El canario Cien Pesos produjo un trino más chirriante que otra cosa.

– En fin -dijo Traveler-. A veces se me ocurre como que no tendrías que haber vuelto.

– Vos lo pensás -dijo Oliveira-. Yo lo vivo. A lo mejor es lo mismo en el fondo, pero no caigamos en fáciles deliquios. Lo que nos mata a vos y a mí es el pudor, che. Nos pasearnos desnudos por la casa, con gran escándalo de algunas señoras, pero cuando se trata de hablar… Comprendés, de a ratos se me ocurre que podría decirte… No sé, tal vez en el momento las palabras servirían de algo, nos servirían. Pero como no son las palabras de la vida cotidiana y del mate en el patio, de la charla bien lubricada, uno se echa atrás, precisamente al mejor amigo es al que menos se le pueden decir cosas así. ¿No te ocurre a veces confiarte mucho más a un cualquiera?

– Puede ser -dijo Traveler afinando la guitarra-. Lo malo es que con esos principios ya no se ve para qué sirven los amigos.

– Sirven para estar ahí, y en una de esas quién te dice.

– Como quieras.

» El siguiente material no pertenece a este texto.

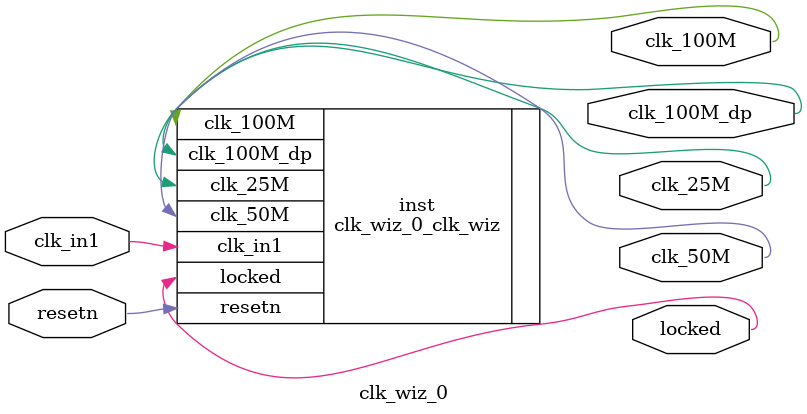
<source format=v>


`timescale 1ps/1ps

(* CORE_GENERATION_INFO = "clk_wiz_0,clk_wiz_v6_0_4_0_0,{component_name=clk_wiz_0,use_phase_alignment=true,use_min_o_jitter=false,use_max_i_jitter=false,use_dyn_phase_shift=false,use_inclk_switchover=false,use_dyn_reconfig=false,enable_axi=0,feedback_source=FDBK_AUTO,PRIMITIVE=MMCM,num_out_clk=4,clkin1_period=20.000,clkin2_period=10.0,use_power_down=false,use_reset=true,use_locked=true,use_inclk_stopped=false,feedback_type=SINGLE,CLOCK_MGR_TYPE=NA,manual_override=false}" *)

module clk_wiz_0 
 (
  // Clock out ports
  output        clk_100M,
  output        clk_100M_dp,
  output        clk_50M,
  output        clk_25M,
  // Status and control signals
  input         resetn,
  output        locked,
 // Clock in ports
  input         clk_in1
 );

  clk_wiz_0_clk_wiz inst
  (
  // Clock out ports  
  .clk_100M(clk_100M),
  .clk_100M_dp(clk_100M_dp),
  .clk_50M(clk_50M),
  .clk_25M(clk_25M),
  // Status and control signals               
  .resetn(resetn), 
  .locked(locked),
 // Clock in ports
  .clk_in1(clk_in1)
  );

endmodule

</source>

Así va a ser difícil que nos entendamos como en otros tiempos.

– En nombre de los otros tiempos se hacen las grandes macanas en éstos -dijo Oliveira-. Mirá, Manolo, vos hablás de entendernos, pero en el fondo te das cuenta que yo también quisiera entenderme con vos, y vos quiere decir mucho más que vos mismo. La joroba es que el verdadero entendimiento es otra cosa. Nos conformamos con demasiado poco. Cuando los amigos se entienden bien entre ellos, cuando los amantes se entienden bien entre ellos, cuando las familias se entienden bien entre ellas, entonces nos creemos en armonía. Engaño puro, espejo para alondras. A veces siento que entre dos que se rompen la cara a trompadas hay mucho más entendimiento que entre los que están ahí mirando desde afuera. Por eso… Che, pero yo realmente podría colaborar en La Nación de los domingos.

– Ibas bien -dijo Traveler afinando la prima- pero al final te dio uno de esos ataques de pudor de que hablabas antes. Me hiciste pensar en la señora de Gutusso cuando se cree obligada a aludir a las almorranas del marido.

– Este Octavio César dice cada cosa -rezongó don Crespo, mirándolos por encima de los anteojos-. Aquí habla de que Marco Antonio había comido una carne muy extraña en los Alpes. ¿Qué me representa con esa frase? Chivito, me imagino.

– Más bien bípedo implume -dijo Traveler.

– En esta obra el que no está loco le anda cerca dijo respetuosamente don Crespo-. Hay que ver las cosas que hace Cleopatra.

– Las reinas son tan complicadas -dijo la señora de Gutusso-. Esa Cleopatra armaba cada lío, salió en una película. Claro que eran otros tiempos, no había religión.

– Escoba -dijo Talita, recogiendo seis barajas de un saque.

– Usted tiene una suerte…

– Lo mismo pierdo al final. Manú, se me acabaron las monedas.

– Cambiale a don Crespo que a lo mejor ha entrado en el tiempo faraónico y te da piezas de oro puro. Mirá, Horacio, eso que decías de la armonía…

– En fin -dijo Oliveira-, ya que insistís en que me dé vuelta los bolsillos y ponga las pelusas sobre la mesa…

– Altro que dar vuelta los bolsillos. Mi impresión es que vos te quedás tan tranquilo viendo cómo a los demás se nos empieza a armar un corso a contramano. Buscás eso que llamás la armonía, pero la buscás justo ahí donde acabás de decir que no está, entre los amigos, en la familia, en la ciudad. ¿Por qué la buscás dentro de los cuadros sociales?

– No sé, che. Ni siquiera la busco. Todo me va sucediendo.

– ¿Por qué te tiene que suceder a vos que los demás no podamos dormir por tu culpa?

– Yo también duermo mal.

– ¿Por qué, para darte un ejemplo, te juntaste con Gekrepten? ¿Por qué me venís a ver? ¿Acaso no es Gekrepten, no somos nosotros los que te estamos estropeando la armonía?

– ¡Quiere beber mandrágora! -gritó don Crespo estupefacto.

– ¿Lo qué? -dijo la señora de Gutusso.

– ¡Mandrágora! Le manda a la esclava que le sirva mandrágora. Dice que quiere dormir. ¡Está completamente loca!

Tendría de tomar Bromural -dijo la señora de Gutusso-. Claro que en esos tiempos…

– Tenés mucha razón, viejito -dijo Oliveira, llenando los vasos de caña-, con la única salvedad de que le estás dando a Gekrepten más importancia de la que tiene.

– ¿Y nosotros?

– Ustedes, che, a lo mejor son ese coagulante de que hablábamos hace un rato. Me da por pensar que nuestra relación es casi química, un hecho fuera de nosotros mismos. Una especie de dibujo que se va haciendo. Vos me fuiste a esperar, no te olvides.